**JOB**
Report every line of the entries that contains the word "title".

**Saved data entries**
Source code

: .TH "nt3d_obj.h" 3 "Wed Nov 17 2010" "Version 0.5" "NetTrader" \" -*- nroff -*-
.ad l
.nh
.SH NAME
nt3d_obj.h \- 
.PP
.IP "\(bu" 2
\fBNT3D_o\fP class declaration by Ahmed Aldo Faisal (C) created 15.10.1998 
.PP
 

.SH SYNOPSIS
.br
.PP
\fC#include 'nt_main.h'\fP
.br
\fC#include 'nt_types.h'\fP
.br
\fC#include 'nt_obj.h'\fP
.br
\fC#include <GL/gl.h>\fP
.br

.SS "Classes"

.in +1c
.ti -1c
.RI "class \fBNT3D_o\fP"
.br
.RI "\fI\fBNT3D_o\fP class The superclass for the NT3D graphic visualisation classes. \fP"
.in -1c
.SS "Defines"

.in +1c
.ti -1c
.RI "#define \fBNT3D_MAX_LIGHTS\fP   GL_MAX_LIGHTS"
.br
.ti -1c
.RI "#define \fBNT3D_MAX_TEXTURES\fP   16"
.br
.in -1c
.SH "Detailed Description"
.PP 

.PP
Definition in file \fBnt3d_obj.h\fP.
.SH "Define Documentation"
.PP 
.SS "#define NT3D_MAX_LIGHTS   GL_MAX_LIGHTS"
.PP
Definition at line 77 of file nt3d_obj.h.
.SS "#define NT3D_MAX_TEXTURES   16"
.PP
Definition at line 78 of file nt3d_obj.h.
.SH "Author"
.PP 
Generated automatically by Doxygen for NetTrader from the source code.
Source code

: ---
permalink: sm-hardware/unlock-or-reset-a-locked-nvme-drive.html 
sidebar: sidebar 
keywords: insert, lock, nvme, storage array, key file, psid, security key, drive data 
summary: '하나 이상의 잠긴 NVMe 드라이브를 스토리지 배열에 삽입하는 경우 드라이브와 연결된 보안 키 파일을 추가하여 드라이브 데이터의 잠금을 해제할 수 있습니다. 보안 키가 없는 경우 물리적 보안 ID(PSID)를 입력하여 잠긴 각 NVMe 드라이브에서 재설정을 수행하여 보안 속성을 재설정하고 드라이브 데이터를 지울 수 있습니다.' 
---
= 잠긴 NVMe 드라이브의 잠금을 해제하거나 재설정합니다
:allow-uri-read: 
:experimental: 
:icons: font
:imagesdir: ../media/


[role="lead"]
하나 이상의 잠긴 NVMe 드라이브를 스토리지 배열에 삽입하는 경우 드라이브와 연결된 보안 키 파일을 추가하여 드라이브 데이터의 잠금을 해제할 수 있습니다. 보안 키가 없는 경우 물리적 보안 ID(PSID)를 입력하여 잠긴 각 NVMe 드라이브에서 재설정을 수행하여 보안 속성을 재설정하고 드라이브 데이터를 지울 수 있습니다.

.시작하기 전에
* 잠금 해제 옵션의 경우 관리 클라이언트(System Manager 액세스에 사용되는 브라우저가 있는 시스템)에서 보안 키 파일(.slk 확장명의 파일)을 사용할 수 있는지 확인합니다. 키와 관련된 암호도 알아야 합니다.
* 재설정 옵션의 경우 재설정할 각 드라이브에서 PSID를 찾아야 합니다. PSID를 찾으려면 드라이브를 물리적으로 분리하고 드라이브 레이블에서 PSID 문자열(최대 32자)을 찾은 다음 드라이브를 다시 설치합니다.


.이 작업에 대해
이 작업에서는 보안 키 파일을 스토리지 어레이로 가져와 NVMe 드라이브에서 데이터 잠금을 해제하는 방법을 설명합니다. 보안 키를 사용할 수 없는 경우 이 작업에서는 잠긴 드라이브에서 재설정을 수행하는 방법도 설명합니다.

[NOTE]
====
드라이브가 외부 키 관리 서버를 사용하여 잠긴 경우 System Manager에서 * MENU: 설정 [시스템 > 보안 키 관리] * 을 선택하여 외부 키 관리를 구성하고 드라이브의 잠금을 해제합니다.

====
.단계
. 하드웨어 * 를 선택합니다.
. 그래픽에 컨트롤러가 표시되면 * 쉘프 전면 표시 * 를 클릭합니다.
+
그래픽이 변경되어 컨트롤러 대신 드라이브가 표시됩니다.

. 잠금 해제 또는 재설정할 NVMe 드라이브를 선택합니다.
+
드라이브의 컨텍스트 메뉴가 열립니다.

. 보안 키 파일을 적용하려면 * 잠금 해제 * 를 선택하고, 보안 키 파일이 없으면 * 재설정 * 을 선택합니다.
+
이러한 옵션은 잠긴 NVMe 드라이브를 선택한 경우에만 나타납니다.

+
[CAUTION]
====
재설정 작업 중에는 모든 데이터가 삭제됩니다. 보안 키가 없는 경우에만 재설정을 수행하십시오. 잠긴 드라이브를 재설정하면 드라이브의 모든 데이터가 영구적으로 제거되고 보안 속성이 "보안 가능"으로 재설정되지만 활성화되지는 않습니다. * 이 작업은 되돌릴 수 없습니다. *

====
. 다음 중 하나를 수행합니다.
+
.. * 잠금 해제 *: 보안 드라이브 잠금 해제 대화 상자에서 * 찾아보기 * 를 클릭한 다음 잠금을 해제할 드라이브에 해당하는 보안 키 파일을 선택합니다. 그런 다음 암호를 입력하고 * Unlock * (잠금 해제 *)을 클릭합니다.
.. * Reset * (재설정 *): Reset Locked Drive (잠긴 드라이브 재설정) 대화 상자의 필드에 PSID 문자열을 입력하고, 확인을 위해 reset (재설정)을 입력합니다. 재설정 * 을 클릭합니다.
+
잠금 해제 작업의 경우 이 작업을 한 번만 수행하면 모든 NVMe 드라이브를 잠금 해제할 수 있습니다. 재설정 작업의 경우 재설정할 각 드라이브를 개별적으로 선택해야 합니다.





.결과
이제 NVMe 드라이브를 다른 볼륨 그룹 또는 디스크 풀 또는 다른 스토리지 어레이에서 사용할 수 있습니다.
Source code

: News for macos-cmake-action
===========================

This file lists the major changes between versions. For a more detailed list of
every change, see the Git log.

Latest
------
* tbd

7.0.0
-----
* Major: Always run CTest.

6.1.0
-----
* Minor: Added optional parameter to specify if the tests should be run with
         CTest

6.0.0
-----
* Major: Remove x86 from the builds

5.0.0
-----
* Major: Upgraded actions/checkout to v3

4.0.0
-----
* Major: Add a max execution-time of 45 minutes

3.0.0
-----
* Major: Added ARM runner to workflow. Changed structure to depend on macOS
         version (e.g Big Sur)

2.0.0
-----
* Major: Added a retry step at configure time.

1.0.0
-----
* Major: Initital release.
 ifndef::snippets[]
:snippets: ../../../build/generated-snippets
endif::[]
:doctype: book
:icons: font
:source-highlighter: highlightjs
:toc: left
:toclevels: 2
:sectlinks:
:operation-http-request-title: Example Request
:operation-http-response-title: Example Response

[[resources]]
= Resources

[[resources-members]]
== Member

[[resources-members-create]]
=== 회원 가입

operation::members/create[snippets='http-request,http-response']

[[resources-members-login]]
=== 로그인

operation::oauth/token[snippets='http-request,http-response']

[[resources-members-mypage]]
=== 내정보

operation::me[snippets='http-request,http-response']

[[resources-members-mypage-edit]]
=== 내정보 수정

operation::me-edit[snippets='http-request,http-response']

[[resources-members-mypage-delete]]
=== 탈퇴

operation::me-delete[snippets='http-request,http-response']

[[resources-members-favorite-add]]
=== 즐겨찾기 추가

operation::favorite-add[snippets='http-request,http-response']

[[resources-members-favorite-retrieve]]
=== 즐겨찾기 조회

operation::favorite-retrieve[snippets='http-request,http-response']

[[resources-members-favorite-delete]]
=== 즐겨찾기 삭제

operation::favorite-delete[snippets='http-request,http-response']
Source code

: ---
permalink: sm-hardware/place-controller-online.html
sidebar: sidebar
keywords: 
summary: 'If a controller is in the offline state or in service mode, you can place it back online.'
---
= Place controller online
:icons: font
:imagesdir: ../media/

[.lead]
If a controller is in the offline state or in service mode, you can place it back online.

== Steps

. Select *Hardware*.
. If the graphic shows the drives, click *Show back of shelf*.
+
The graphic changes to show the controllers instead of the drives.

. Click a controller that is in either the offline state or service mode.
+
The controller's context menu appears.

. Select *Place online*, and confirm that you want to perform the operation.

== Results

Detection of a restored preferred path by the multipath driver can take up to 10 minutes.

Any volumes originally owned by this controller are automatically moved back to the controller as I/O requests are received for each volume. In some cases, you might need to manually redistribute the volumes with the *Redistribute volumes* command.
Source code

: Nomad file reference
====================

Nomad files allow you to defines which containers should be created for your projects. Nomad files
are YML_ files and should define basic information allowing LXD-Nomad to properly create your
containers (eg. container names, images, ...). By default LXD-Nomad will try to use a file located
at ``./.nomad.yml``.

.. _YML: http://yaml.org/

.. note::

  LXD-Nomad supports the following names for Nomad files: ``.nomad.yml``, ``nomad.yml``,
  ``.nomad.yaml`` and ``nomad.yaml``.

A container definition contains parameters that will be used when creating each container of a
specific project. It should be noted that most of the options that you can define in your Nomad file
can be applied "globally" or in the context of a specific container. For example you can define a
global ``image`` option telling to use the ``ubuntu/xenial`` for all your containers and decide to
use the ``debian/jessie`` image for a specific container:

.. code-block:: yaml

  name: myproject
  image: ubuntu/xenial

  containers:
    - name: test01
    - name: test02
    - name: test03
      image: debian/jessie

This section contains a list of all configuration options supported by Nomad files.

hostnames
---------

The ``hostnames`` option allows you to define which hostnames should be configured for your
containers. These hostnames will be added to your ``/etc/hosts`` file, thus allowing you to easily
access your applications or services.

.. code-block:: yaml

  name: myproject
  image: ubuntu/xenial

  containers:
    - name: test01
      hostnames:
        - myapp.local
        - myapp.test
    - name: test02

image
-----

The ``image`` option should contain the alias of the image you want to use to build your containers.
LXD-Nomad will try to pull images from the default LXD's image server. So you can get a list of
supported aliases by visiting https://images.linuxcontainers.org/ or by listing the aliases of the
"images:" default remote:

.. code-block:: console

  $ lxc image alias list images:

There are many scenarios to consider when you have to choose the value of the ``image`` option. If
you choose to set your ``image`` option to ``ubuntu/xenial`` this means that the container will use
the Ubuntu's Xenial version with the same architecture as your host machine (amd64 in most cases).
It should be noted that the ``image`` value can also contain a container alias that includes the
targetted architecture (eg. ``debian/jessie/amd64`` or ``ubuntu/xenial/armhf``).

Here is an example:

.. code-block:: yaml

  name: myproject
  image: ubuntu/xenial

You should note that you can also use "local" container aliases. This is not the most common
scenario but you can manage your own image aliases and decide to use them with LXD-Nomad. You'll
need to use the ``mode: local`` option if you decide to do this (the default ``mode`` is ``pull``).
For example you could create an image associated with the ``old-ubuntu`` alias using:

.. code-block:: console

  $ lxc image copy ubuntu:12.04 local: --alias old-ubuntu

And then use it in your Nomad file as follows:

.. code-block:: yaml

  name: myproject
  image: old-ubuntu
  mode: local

**ANSWER AREA**
:operation-http-request-title: Example Request
:operation-http-response-title: Example Response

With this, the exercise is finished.